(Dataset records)
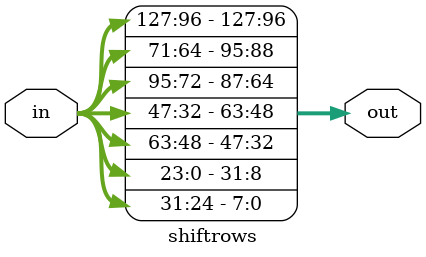
<source format=v>
module shiftrows (
    input [127:0] in,
    output [127:0] out
);

    // First Row is maintained
    assign out[127:96] = in[127:96];

    // Second ROw is shifted one block
    assign out[95:88] = in[71:64];
    assign out[87:80] = in[95:88];
    assign out[79:72] = in[87:80];
    assign out[71:64] = in[79:72];

    // Third Row is shifted two block
    assign out[63:56] = in[47:40];
    assign out[55:48] = in[39:32];
    assign out[47:40] = in[63:56];
    assign out[39:32] = in[55:48];

    // Fourth Row is shifted three block.
    assign out[31:24] = in[23:16];
    assign out[23:16] = in[15:8];
    assign out[15:8] = in[7:0];
    assign out[7:0] = in[31:24];

endmodule
</source>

#### [Exercise instructions]
From the records above, copy only the lines starting with the line that holds "shifted two block" and going on through the line that holds "shifted three block.", exactly as written.

#### [Answer section]
    // Third Row is shifted two block
    assign out[63:56] = in[47:40];
    assign out[55:48] = in[39:32];
    assign out[47:40] = in[63:56];
    assign out[39:32] = in[55:48];

    // Fourth Row is shifted three block.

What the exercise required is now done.